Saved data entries
#####

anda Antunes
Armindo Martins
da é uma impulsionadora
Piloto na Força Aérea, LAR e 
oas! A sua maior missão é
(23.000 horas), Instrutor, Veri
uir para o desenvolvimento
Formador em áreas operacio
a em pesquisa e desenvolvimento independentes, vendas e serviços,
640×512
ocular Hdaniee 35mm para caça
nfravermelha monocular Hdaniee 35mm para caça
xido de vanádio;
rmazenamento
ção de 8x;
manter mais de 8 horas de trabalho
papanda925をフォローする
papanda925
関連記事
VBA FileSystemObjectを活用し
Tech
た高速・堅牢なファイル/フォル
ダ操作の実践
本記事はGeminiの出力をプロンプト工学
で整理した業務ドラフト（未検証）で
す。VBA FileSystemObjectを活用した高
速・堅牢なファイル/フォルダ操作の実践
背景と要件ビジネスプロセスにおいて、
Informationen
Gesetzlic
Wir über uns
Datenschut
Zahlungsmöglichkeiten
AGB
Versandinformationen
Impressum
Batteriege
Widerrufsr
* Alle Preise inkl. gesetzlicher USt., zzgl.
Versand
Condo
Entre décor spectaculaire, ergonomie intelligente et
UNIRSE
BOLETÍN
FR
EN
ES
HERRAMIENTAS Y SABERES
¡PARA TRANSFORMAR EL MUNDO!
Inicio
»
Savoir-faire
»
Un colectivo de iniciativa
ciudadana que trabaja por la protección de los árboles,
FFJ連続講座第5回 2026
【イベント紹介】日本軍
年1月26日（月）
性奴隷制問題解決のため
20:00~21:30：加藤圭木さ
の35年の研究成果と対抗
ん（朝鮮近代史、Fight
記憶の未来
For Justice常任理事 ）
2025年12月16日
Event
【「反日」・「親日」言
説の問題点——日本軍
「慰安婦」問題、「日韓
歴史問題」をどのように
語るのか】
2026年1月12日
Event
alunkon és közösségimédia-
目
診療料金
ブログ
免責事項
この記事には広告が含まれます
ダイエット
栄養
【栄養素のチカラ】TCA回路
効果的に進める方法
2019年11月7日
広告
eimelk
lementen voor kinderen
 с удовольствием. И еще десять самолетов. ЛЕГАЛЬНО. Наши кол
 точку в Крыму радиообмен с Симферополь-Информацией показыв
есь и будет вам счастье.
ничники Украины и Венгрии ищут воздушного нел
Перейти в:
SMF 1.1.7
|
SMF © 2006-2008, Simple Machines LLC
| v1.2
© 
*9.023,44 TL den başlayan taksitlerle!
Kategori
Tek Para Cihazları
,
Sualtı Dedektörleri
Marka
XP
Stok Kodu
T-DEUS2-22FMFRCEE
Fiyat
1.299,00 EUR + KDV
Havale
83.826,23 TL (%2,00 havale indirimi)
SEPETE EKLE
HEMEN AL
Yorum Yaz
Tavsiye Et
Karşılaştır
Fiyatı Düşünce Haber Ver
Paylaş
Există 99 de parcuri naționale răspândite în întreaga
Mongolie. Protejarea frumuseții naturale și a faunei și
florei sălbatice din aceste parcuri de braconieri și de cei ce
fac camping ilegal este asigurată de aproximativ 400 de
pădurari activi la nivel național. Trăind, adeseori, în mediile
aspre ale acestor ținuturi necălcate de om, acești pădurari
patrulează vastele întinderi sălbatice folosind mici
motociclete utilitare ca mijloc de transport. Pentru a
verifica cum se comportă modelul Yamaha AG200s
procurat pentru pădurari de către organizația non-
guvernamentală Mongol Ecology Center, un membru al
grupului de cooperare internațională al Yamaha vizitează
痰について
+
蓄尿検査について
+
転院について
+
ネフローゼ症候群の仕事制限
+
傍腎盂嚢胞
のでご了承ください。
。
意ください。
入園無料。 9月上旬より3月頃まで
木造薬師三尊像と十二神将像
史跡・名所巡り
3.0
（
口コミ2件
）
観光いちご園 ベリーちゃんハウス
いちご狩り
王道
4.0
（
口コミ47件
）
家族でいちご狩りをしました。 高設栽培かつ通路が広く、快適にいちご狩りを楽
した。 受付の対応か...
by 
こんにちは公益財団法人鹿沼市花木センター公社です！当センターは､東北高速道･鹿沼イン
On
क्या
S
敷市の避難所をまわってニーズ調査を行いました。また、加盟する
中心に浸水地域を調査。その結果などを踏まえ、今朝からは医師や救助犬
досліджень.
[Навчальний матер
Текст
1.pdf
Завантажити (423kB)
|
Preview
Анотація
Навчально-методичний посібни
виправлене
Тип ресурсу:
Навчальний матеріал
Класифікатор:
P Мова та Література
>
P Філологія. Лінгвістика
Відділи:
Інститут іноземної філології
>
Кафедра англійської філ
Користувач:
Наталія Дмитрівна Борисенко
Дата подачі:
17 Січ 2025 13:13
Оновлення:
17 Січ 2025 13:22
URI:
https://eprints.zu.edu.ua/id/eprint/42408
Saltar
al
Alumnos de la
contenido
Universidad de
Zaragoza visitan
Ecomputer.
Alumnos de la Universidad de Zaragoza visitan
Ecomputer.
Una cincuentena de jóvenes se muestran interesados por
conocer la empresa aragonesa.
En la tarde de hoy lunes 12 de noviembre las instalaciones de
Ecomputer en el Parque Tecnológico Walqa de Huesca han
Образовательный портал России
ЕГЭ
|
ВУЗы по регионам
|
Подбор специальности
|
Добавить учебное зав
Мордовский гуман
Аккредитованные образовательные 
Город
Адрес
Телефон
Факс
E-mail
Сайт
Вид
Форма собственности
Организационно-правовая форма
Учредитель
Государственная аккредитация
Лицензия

#####

EXERCISE PROMPT: Pull every line of text out of the entries above, word for word and in the same order.

SOLUTION FOR THIS TASK:
anda Antunes
Armindo Martins
da é uma impulsionadora
Piloto na Força Aérea, LAR e 
oas! A sua maior missão é
(23.000 horas), Instrutor, Veri
uir para o desenvolvimento
Formador em áreas operacio
a em pesquisa e desenvolvimento independentes, vendas e serviços,
640×512
ocular Hdaniee 35mm para caça
nfravermelha monocular Hdaniee 35mm para caça
xido de vanádio;
rmazenamento
ção de 8x;
manter mais de 8 horas de trabalho
papanda925をフォローする
papanda925
関連記事
VBA FileSystemObjectを活用し
Tech
た高速・堅牢なファイル/フォル
ダ操作の実践
本記事はGeminiの出力をプロンプト工学
で整理した業務ドラフト（未検証）で
す。VBA FileSystemObjectを活用した高
速・堅牢なファイル/フォルダ操作の実践
背景と要件ビジネスプロセスにおいて、
Informationen
Gesetzlic
Wir über uns
Datenschut
Zahlungsmöglichkeiten
AGB
Versandinformationen
Impressum
Batteriege
Widerrufsr
* Alle Preise inkl. gesetzlicher USt., zzgl.
Versand
Condo
Entre décor spectaculaire, ergonomie intelligente et
UNIRSE
BOLETÍN
FR
EN
ES
HERRAMIENTAS Y SABERES
¡PARA TRANSFORMAR EL MUNDO!
Inicio
»
Savoir-faire
»
Un colectivo de iniciativa
ciudadana que trabaja por la protección de los árboles,
FFJ連続講座第5回 2026
【イベント紹介】日本軍
年1月26日（月）
性奴隷制問題解決のため
20:00~21:30：加藤圭木さ
の35年の研究成果と対抗
ん（朝鮮近代史、Fight
記憶の未来
For Justice常任理事 ）
2025年12月16日
Event
【「反日」・「親日」言
説の問題点——日本軍
「慰安婦」問題、「日韓
歴史問題」をどのように
語るのか】
2026年1月12日
Event
alunkon és közösségimédia-
目
診療料金
ブログ
免責事項
この記事には広告が含まれます
ダイエット
栄養
【栄養素のチカラ】TCA回路
効果的に進める方法
2019年11月7日
広告
eimelk
lementen voor kinderen
 с удовольствием. И еще десять самолетов. ЛЕГАЛЬНО. Наши кол
 точку в Крыму радиообмен с Симферополь-Информацией показыв
есь и будет вам счастье.
ничники Украины и Венгрии ищут воздушного нел
Перейти в:
SMF 1.1.7
|
SMF © 2006-2008, Simple Machines LLC
| v1.2
© 
*9.023,44 TL den başlayan taksitlerle!
Kategori
Tek Para Cihazları
,
Sualtı Dedektörleri
Marka
XP
Stok Kodu
T-DEUS2-22FMFRCEE
Fiyat
1.299,00 EUR + KDV
Havale
83.826,23 TL (%2,00 havale indirimi)
SEPETE EKLE
HEMEN AL
Yorum Yaz
Tavsiye Et
Karşılaştır
Fiyatı Düşünce Haber Ver
Paylaş
Există 99 de parcuri naționale răspândite în întreaga
Mongolie. Protejarea frumuseții naturale și a faunei și
florei sălbatice din aceste parcuri de braconieri și de cei ce
fac camping ilegal este asigurată de aproximativ 400 de
pădurari activi la nivel național. Trăind, adeseori, în mediile
aspre ale acestor ținuturi necălcate de om, acești pădurari
patrulează vastele întinderi sălbatice folosind mici
motociclete utilitare ca mijloc de transport. Pentru a
verifica cum se comportă modelul Yamaha AG200s
procurat pentru pădurari de către organizația non-
guvernamentală Mongol Ecology Center, un membru al
grupului de cooperare internațională al Yamaha vizitează
痰について
+
蓄尿検査について
+
転院について
+
ネフローゼ症候群の仕事制限
+
傍腎盂嚢胞
のでご了承ください。
。
意ください。
入園無料。 9月上旬より3月頃まで
木造薬師三尊像と十二神将像
史跡・名所巡り
3.0
（
口コミ2件
）
観光いちご園 ベリーちゃんハウス
いちご狩り
王道
4.0
（
口コミ47件
）
家族でいちご狩りをしました。 高設栽培かつ通路が広く、快適にいちご狩りを楽
した。 受付の対応か...
by 
こんにちは公益財団法人鹿沼市花木センター公社です！当センターは､東北高速道･鹿沼イン
On
क्या
S
敷市の避難所をまわってニーズ調査を行いました。また、加盟する
中心に浸水地域を調査。その結果などを踏まえ、今朝からは医師や救助犬
досліджень.
[Навчальний матер
Текст
1.pdf
Завантажити (423kB)
|
Preview
Анотація
Навчально-методичний посібни
виправлене
Тип ресурсу:
Навчальний матеріал
Класифікатор:
P Мова та Література
>
P Філологія. Лінгвістика
Відділи:
Інститут іноземної філології
>
Кафедра англійської філ
Користувач:
Наталія Дмитрівна Борисенко
Дата подачі:
17 Січ 2025 13:13
Оновлення:
17 Січ 2025 13:22
URI:
https://eprints.zu.edu.ua/id/eprint/42408
Saltar
al
Alumnos de la
contenido
Universidad de
Zaragoza visitan
Ecomputer.
Alumnos de la Universidad de Zaragoza visitan
Ecomputer.
Una cincuentena de jóvenes se muestran interesados por
conocer la empresa aragonesa.
En la tarde de hoy lunes 12 de noviembre las instalaciones de
Ecomputer en el Parque Tecnológico Walqa de Huesca han
Образовательный портал России
ЕГЭ
|
ВУЗы по регионам
|
Подбор специальности
|
Добавить учебное зав
Мордовский гуман
Аккредитованные образовательные 
Город
Адрес
Телефон
Факс
E-mail
Сайт
Вид
Форма собственности
Организационно-правовая форма
Учредитель
Государственная аккредитация
Лицензия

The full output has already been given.